Wednesday, August 05, 2009

Texas Projection Measure

How much can you learn in a day?

Many odd questions get debated late at night, over beers, in college dorms. Given the demands placed on students with lectures, labs, research and homework, it shouldn't be surprising that one such question that arose was, "How much can you learn in day?" Texas Education Commissioner Robert Scott now faces a similar question, "How much progress over a school year is good enough?"

William McKenzie, in The Dallas Morning News Education blog, reports that Scott is trying to answer that question as part of the accountability ratings for schools. This year, for the first time, Texas is looking at not only how many students pass the TAKS test, but how much students have progressed during the year. Have enough students show enough progress, even if they don't pass the test, and a school could still be given a an acceptable or better rating. Despite some mockery (lowering standards, rewarding for failure, fuzzy math), this makes a lot of sense.

Take for example, two sixth grade teachers. The first has a class of bright students who all start the year performing at grade level. During the year, they learn what's required of sixth graders and pass the TAKS. Good job.

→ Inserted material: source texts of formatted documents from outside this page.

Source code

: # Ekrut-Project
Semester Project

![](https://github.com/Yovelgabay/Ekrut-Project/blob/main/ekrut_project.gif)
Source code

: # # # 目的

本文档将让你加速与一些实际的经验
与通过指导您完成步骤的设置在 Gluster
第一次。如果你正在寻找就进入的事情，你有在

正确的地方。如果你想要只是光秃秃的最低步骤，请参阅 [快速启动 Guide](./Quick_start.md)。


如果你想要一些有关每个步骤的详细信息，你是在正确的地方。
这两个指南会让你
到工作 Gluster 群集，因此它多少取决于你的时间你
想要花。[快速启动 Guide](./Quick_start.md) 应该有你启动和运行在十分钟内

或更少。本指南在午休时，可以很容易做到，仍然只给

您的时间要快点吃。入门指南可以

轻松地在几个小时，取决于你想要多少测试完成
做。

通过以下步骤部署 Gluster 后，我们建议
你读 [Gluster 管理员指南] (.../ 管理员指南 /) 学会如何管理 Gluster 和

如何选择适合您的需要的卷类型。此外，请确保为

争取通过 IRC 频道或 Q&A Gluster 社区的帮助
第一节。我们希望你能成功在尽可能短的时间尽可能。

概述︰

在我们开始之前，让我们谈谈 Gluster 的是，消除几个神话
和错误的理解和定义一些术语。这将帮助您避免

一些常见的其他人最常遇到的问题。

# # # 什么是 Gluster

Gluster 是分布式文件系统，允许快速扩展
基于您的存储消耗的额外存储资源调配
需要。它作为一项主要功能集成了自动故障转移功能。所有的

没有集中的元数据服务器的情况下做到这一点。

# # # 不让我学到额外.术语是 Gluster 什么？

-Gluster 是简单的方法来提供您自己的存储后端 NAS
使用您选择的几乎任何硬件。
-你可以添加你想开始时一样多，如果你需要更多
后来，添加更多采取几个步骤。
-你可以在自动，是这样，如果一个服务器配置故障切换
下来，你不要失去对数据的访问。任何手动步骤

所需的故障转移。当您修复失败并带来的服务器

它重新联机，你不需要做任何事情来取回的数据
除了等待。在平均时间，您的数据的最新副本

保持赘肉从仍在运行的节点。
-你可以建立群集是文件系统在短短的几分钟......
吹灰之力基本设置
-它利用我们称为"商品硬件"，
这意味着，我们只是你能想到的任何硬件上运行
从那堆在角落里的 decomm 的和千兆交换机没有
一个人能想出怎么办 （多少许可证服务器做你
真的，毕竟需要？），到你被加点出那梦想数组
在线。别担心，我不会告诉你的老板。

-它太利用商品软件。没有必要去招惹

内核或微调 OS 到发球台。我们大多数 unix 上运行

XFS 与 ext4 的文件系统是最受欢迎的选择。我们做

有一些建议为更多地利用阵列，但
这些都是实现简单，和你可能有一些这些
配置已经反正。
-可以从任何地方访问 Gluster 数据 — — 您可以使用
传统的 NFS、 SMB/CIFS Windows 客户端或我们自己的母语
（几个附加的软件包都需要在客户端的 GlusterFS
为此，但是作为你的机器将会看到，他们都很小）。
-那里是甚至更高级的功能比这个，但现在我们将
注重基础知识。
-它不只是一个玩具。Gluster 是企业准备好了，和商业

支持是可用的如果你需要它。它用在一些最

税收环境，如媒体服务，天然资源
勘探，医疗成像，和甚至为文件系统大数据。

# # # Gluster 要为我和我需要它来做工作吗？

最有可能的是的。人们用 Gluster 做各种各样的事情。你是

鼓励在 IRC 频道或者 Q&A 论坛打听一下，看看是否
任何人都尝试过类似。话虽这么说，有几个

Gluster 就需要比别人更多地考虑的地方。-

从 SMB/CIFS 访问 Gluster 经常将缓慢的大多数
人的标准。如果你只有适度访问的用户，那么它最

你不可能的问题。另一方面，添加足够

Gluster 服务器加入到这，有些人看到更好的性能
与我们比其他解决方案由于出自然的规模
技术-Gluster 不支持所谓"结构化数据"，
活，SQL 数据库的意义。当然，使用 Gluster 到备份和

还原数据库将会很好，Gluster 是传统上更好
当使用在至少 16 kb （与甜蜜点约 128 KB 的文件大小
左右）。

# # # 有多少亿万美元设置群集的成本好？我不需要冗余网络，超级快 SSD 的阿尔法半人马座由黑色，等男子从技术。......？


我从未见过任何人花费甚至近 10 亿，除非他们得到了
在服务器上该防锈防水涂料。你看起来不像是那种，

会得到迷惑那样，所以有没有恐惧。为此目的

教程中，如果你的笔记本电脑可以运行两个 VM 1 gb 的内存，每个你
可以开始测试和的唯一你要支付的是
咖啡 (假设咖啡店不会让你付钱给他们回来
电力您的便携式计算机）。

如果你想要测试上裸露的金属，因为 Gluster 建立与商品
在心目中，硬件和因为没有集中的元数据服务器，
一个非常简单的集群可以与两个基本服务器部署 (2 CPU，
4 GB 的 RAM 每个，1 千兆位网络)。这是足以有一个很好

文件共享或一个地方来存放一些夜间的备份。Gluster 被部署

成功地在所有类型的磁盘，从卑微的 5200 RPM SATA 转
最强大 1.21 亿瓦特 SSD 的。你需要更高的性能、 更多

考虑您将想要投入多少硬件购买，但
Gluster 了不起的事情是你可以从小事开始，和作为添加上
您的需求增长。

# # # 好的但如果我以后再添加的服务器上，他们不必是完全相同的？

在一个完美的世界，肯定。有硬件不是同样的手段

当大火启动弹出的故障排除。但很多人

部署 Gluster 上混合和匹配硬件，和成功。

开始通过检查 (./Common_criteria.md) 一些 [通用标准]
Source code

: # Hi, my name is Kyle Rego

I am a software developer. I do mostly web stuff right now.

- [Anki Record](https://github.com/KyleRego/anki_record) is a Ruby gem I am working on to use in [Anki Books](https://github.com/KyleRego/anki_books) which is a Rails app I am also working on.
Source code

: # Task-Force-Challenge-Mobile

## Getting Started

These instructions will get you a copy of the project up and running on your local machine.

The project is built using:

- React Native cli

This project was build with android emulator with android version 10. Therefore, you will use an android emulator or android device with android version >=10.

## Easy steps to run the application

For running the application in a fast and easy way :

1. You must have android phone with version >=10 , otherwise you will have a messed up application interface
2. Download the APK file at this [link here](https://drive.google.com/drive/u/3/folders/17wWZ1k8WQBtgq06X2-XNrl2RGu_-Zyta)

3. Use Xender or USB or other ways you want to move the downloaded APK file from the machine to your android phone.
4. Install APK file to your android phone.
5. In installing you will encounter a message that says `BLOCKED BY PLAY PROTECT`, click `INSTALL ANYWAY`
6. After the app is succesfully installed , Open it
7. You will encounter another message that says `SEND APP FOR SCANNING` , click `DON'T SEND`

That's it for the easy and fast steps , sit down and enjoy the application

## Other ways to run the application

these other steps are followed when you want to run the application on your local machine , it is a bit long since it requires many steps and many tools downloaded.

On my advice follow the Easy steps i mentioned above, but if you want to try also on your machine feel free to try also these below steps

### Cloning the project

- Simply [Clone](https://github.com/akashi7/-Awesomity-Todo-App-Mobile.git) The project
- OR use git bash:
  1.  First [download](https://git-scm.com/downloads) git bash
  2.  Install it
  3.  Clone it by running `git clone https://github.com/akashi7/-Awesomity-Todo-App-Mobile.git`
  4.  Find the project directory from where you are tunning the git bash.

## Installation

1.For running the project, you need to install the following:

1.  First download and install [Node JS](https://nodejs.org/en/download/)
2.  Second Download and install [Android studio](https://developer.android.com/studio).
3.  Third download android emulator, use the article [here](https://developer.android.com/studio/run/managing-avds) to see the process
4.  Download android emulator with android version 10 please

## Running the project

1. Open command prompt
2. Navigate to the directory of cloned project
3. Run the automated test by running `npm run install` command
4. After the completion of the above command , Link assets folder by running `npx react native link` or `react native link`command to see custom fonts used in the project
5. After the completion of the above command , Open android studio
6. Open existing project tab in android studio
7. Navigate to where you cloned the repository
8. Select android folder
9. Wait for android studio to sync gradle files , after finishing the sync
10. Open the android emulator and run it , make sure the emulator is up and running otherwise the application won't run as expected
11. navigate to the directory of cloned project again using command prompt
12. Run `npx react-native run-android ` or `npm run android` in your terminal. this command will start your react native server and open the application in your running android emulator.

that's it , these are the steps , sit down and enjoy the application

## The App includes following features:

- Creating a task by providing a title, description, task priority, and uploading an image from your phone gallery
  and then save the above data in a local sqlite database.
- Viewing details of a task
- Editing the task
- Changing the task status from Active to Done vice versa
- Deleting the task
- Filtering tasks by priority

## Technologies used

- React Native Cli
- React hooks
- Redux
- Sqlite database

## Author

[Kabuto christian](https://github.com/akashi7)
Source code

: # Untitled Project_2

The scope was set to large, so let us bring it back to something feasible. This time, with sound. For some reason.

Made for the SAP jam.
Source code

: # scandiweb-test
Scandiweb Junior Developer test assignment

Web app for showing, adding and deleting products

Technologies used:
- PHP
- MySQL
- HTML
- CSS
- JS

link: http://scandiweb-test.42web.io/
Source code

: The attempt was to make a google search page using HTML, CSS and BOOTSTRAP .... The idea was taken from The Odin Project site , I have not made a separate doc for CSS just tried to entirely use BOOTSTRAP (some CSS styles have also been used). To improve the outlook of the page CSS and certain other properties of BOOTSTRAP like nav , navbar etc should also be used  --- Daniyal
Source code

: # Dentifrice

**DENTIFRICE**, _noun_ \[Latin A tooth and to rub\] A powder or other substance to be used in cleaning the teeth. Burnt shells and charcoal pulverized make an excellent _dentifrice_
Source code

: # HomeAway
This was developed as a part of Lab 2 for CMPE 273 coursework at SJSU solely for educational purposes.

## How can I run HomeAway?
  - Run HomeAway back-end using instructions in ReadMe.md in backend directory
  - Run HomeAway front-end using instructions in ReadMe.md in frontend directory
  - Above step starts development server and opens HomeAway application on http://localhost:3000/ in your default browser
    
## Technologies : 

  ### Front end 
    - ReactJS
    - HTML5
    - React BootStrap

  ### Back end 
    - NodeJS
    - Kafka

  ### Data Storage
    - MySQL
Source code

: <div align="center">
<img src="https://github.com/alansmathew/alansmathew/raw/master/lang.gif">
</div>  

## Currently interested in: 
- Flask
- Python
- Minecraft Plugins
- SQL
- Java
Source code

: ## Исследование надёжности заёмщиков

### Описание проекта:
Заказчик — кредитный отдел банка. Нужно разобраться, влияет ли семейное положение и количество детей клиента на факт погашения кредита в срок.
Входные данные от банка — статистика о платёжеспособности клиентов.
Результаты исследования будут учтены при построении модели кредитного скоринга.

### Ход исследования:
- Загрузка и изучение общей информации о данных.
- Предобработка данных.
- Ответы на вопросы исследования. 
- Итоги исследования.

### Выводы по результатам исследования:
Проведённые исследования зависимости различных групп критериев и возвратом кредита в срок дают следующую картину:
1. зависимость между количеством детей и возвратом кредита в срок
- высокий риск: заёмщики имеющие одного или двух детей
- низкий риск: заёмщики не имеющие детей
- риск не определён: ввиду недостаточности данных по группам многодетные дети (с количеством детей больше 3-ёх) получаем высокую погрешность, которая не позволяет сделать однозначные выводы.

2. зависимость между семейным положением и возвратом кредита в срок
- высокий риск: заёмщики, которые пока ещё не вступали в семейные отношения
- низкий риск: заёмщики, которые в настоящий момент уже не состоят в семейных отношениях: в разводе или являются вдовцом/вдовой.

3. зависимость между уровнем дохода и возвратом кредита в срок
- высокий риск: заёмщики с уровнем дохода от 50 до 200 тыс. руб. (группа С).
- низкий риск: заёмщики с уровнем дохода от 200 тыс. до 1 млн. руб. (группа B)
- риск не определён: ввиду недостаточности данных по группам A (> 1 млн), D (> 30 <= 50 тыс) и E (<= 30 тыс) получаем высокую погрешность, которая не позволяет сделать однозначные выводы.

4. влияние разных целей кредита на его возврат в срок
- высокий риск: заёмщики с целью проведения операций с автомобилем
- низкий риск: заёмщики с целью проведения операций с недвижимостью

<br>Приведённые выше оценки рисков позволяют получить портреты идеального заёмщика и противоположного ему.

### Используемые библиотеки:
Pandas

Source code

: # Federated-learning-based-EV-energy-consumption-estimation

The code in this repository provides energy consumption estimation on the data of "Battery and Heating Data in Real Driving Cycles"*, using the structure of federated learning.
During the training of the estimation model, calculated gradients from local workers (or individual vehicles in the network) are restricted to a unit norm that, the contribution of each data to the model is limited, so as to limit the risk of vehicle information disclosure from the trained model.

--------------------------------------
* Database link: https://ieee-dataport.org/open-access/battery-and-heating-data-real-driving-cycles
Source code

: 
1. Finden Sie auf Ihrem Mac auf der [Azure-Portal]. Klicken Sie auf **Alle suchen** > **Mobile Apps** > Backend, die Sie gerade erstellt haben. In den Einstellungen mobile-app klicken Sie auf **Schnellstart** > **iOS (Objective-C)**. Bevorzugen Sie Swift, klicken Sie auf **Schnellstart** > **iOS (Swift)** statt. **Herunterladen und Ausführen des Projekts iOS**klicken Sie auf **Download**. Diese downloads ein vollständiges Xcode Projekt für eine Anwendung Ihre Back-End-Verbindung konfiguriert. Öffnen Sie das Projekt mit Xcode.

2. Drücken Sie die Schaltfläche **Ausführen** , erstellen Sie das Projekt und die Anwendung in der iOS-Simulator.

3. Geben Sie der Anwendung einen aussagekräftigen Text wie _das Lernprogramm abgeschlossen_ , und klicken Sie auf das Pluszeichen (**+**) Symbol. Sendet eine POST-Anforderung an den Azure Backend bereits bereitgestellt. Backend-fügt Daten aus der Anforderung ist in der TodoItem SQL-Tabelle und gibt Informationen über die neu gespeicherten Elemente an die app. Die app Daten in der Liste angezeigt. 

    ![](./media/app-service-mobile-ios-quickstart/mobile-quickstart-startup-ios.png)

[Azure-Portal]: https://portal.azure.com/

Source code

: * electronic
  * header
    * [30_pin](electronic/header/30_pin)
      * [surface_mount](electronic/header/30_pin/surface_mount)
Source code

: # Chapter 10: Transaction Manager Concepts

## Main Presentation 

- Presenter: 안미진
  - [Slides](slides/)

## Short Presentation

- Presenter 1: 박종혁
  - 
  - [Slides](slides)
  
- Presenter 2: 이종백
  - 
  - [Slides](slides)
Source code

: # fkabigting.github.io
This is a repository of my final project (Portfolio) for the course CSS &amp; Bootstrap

The second teacher finds herself with a class of students who have been left behind. None are performing at grade level. Some are performing two or more grades behind. But, through hard work, diligence and skill, she brings all of the students along, all progressing at least one grade level and some two grade levels during the school year with her. How do we just this teacher's, this school's performance? The old way would judge them unacceptable because so few students passed the TAKS. But most reasonable people would recognize this teacher is doing superior work because her students are making so much progress. Another year or two of such teaching and these students might catch up. The old ratings had no way to recognize that.

The old way of rating schools was blind to such progress. The new Texas Projection Method is designed to identify such progress so that teachers responsible for superior progress can be identified, rewarded and learned from. It's a good goal. Parents, legislators, the public ought to give it a chance to work.